**DIRECTIONS FOR THIS TASK:**
Reproduce every record precisely, leaving no line out.

- Opening Delimiter -

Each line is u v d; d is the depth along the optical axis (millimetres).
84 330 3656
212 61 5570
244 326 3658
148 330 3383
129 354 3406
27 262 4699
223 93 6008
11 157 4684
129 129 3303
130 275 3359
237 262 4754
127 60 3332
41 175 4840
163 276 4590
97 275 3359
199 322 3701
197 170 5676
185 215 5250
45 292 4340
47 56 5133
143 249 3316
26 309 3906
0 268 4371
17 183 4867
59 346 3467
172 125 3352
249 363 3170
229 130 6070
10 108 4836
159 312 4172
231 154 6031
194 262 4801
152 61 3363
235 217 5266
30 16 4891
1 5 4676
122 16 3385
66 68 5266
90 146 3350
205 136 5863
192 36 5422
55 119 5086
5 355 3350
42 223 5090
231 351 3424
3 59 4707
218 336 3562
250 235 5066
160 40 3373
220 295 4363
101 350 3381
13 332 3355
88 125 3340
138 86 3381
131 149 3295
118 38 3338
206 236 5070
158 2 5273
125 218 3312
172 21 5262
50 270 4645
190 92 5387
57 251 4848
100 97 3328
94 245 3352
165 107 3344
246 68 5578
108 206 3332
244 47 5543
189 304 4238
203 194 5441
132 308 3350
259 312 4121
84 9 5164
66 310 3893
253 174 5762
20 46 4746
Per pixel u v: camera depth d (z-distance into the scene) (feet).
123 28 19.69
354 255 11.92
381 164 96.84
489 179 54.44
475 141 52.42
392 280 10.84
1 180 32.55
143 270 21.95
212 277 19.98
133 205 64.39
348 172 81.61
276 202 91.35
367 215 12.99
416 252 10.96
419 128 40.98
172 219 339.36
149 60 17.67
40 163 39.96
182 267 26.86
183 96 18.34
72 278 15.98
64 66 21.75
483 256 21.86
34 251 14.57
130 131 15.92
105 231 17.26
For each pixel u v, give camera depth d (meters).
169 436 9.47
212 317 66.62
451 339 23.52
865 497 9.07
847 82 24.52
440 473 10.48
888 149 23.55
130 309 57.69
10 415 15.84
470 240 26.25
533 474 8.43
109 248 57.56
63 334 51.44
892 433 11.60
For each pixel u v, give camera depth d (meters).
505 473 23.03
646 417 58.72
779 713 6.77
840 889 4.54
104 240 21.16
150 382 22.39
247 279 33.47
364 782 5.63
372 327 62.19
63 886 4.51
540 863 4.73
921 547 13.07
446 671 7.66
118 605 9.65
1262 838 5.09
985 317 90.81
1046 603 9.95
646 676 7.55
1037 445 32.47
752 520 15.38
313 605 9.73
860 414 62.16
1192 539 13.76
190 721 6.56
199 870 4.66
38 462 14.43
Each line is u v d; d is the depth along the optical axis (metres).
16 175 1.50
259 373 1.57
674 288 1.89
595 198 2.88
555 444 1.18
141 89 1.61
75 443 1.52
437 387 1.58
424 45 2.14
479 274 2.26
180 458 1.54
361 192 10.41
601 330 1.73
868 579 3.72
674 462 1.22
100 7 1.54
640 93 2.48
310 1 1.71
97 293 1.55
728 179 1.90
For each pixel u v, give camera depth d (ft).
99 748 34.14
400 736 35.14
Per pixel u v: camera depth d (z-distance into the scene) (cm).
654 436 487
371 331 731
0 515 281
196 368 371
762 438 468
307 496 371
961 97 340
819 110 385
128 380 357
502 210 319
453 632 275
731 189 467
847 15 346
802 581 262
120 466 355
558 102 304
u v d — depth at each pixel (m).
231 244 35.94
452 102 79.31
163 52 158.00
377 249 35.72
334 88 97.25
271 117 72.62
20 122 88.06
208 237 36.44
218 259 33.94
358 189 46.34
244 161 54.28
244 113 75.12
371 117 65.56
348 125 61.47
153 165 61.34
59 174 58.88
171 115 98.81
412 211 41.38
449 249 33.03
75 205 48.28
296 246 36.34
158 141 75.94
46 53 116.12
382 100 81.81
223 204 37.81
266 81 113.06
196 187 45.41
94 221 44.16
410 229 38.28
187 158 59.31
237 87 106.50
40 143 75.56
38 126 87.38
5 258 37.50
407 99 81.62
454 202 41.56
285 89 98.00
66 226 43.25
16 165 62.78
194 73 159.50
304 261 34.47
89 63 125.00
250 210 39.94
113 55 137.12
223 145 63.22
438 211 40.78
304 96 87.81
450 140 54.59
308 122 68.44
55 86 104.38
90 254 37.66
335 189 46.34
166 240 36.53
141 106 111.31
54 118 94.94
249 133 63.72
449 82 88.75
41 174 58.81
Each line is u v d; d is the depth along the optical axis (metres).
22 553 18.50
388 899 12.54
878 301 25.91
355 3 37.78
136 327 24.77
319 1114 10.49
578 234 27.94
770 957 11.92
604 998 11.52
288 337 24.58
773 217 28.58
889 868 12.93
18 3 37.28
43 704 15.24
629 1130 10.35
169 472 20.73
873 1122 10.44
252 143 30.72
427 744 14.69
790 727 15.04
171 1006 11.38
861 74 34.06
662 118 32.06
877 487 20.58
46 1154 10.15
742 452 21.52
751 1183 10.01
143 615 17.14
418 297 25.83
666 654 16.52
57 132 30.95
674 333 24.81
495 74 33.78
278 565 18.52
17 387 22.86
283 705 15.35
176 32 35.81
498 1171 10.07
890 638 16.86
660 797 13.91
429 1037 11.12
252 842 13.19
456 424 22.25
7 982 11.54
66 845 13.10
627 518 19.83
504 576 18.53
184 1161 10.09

- Closing Delimiter -

**EXPECTED ANSWER:**
Each line is u v d; d is the depth along the optical axis (millimetres).
84 330 3656
212 61 5570
244 326 3658
148 330 3383
129 354 3406
27 262 4699
223 93 6008
11 157 4684
129 129 3303
130 275 3359
237 262 4754
127 60 3332
41 175 4840
163 276 4590
97 275 3359
199 322 3701
197 170 5676
185 215 5250
45 292 4340
47 56 5133
143 249 3316
26 309 3906
0 268 4371
17 183 4867
59 346 3467
172 125 3352
249 363 3170
229 130 6070
10 108 4836
159 312 4172
231 154 6031
194 262 4801
152 61 3363
235 217 5266
30 16 4891
1 5 4676
122 16 3385
66 68 5266
90 146 3350
205 136 5863
192 36 5422
55 119 5086
5 355 3350
42 223 5090
231 351 3424
3 59 4707
218 336 3562
250 235 5066
160 40 3373
220 295 4363
101 350 3381
13 332 3355
88 125 3340
138 86 3381
131 149 3295
118 38 3338
206 236 5070
158 2 5273
125 218 3312
172 21 5262
50 270 4645
190 92 5387
57 251 4848
100 97 3328
94 245 3352
165 107 3344
246 68 5578
108 206 3332
244 47 5543
189 304 4238
203 194 5441
132 308 3350
259 312 4121
84 9 5164
66 310 3893
253 174 5762
20 46 4746
Per pixel u v: camera depth d (z-distance into the scene) (feet).
123 28 19.69
354 255 11.92
381 164 96.84
489 179 54.44
475 141 52.42
392 280 10.84
1 180 32.55
143 270 21.95
212 277 19.98
133 205 64.39
348 172 81.61
276 202 91.35
367 215 12.99
416 252 10.96
419 128 40.98
172 219 339.36
149 60 17.67
40 163 39.96
182 267 26.86
183 96 18.34
72 278 15.98
64 66 21.75
483 256 21.86
34 251 14.57
130 131 15.92
105 231 17.26
For each pixel u v, give camera depth d (meters).
169 436 9.47
212 317 66.62
451 339 23.52
865 497 9.07
847 82 24.52
440 473 10.48
888 149 23.55
130 309 57.69
10 415 15.84
470 240 26.25
533 474 8.43
109 248 57.56
63 334 51.44
892 433 11.60
For each pixel u v, give camera depth d (meters).
505 473 23.03
646 417 58.72
779 713 6.77
840 889 4.54
104 240 21.16
150 382 22.39
247 279 33.47
364 782 5.63
372 327 62.19
63 886 4.51
540 863 4.73
921 547 13.07
446 671 7.66
118 605 9.65
1262 838 5.09
985 317 90.81
1046 603 9.95
646 676 7.55
1037 445 32.47
752 520 15.38
313 605 9.73
860 414 62.16
1192 539 13.76
190 721 6.56
199 870 4.66
38 462 14.43
Each line is u v d; d is the depth along the optical axis (metres).
16 175 1.50
259 373 1.57
674 288 1.89
595 198 2.88
555 444 1.18
141 89 1.61
75 443 1.52
437 387 1.58
424 45 2.14
479 274 2.26
180 458 1.54
361 192 10.41
601 330 1.73
868 579 3.72
674 462 1.22
100 7 1.54
640 93 2.48
310 1 1.71
97 293 1.55
728 179 1.90
For each pixel u v, give camera depth d (ft).
99 748 34.14
400 736 35.14
Per pixel u v: camera depth d (z-distance into the scene) (cm).
654 436 487
371 331 731
0 515 281
196 368 371
762 438 468
307 496 371
961 97 340
819 110 385
128 380 357
502 210 319
453 632 275
731 189 467
847 15 346
802 581 262
120 466 355
558 102 304
u v d — depth at each pixel (m).
231 244 35.94
452 102 79.31
163 52 158.00
377 249 35.72
334 88 97.25
271 117 72.62
20 122 88.06
208 237 36.44
218 259 33.94
358 189 46.34
244 161 54.28
244 113 75.12
371 117 65.56
348 125 61.47
153 165 61.34
59 174 58.88
171 115 98.81
412 211 41.38
449 249 33.03
75 205 48.28
296 246 36.34
158 141 75.94
46 53 116.12
382 100 81.81
223 204 37.81
266 81 113.06
196 187 45.41
94 221 44.16
410 229 38.28
187 158 59.31
237 87 106.50
40 143 75.56
38 126 87.38
5 258 37.50
407 99 81.62
454 202 41.56
285 89 98.00
66 226 43.25
16 165 62.78
194 73 159.50
304 261 34.47
89 63 125.00
250 210 39.94
113 55 137.12
223 145 63.22
438 211 40.78
304 96 87.81
450 140 54.59
308 122 68.44
55 86 104.38
90 254 37.66
335 189 46.34
166 240 36.53
141 106 111.31
54 118 94.94
249 133 63.72
449 82 88.75
41 174 58.81
Each line is u v d; d is the depth along the optical axis (metres).
22 553 18.50
388 899 12.54
878 301 25.91
355 3 37.78
136 327 24.77
319 1114 10.49
578 234 27.94
770 957 11.92
604 998 11.52
288 337 24.58
773 217 28.58
889 868 12.93
18 3 37.28
43 704 15.24
629 1130 10.35
169 472 20.73
873 1122 10.44
252 143 30.72
427 744 14.69
790 727 15.04
171 1006 11.38
861 74 34.06
662 118 32.06
877 487 20.58
46 1154 10.15
742 452 21.52
751 1183 10.01
143 615 17.14
418 297 25.83
666 654 16.52
57 132 30.95
674 333 24.81
495 74 33.78
278 565 18.52
17 387 22.86
283 705 15.35
176 32 35.81
498 1171 10.07
890 638 16.86
660 797 13.91
429 1037 11.12
252 842 13.19
456 424 22.25
7 982 11.54
66 845 13.10
627 518 19.83
504 576 18.53
184 1161 10.09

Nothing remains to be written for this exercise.